*Exercise directions*.
Copy out the records word for word, from the line with "Maar ik ga wel" to the line with "doelwitten voor tegenmaatregelen", including both of those lines.

[Data extracted from a collection]
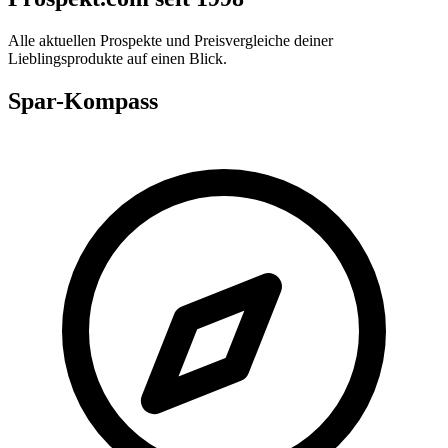
Alle aktuellen Prospekte und Preisvergleiche deiner
Lieblingsprodukte auf einen Blick.
Spar-Kompass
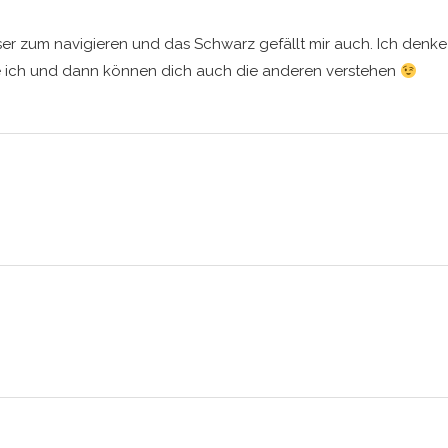
sser zum navigieren und das Schwarz gefällt mir auch. Ich denke
e ich und dann können dich auch die anderen verstehen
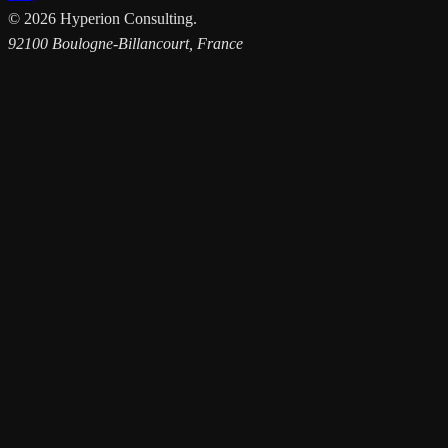
©
2026
Hyperion Consulting.
92100 Boulogne-Billancourt, France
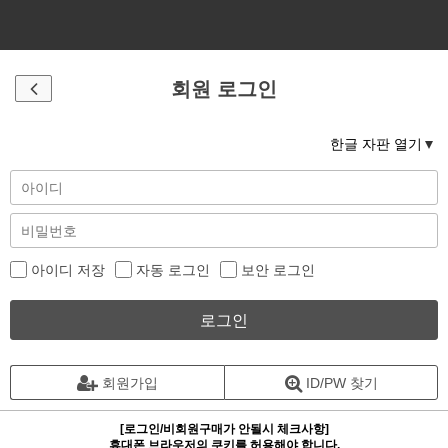
회원 로그인
한글 자판 열기
아이디 저장
자동 로그인
보안 로그인
로그인
회원가입
ID/PW 찾기
[로그인/비회원구매가 안될시 체크사항]
휴대폰 브라우저의 쿠키를 허용해야 합니다.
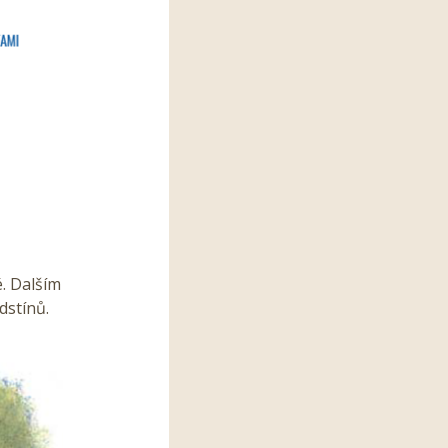
é. Dalším
dstínů.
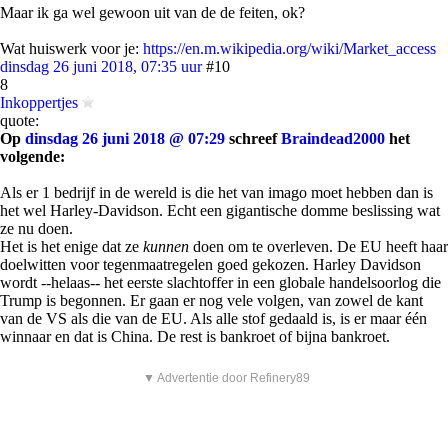
Maar ik ga wel gewoon uit van de de feiten, ok?
Wat huiswerk voor je:
https://en.m.wikipedia.org/wiki/Market_access
dinsdag 26 juni 2018, 07:35 uur
#10
8
Inkoppertjes
quote:
Op
dinsdag 26 juni 2018 @ 07:29
schreef
Braindead2000
het
volgende:
Als er 1 bedrijf in de wereld is die het van imago moet hebben dan is
het wel Harley-Davidson. Echt een gigantische domme beslissing wat
ze nu doen.
Het is het enige dat ze
kunnen
doen om te overleven. De EU heeft haar
doelwitten voor tegenmaatregelen goed gekozen. Harley Davidson
wordt --helaas-- het eerste slachtoffer in een globale handelsoorlog die
Trump is begonnen. Er gaan er nog vele volgen, van zowel de kant
van de VS als die van de EU. Als alle stof gedaald is, is er maar één
winnaar en dat is China. De rest is bankroet of bijna bankroet.
▼ Advertentie door Refinery89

*Answer to this task*.
Maar ik ga wel gewoon uit van de de feiten, ok?
Wat huiswerk voor je:
https://en.m.wikipedia.org/wiki/Market_access
dinsdag 26 juni 2018, 07:35 uur
#10
8
Inkoppertjes
quote:
Op
dinsdag 26 juni 2018 @ 07:29
schreef
Braindead2000
het
volgende:
Als er 1 bedrijf in de wereld is die het van imago moet hebben dan is
het wel Harley-Davidson. Echt een gigantische domme beslissing wat
ze nu doen.
Het is het enige dat ze
kunnen
doen om te overleven. De EU heeft haar
doelwitten voor tegenmaatregelen goed gekozen. Harley Davidson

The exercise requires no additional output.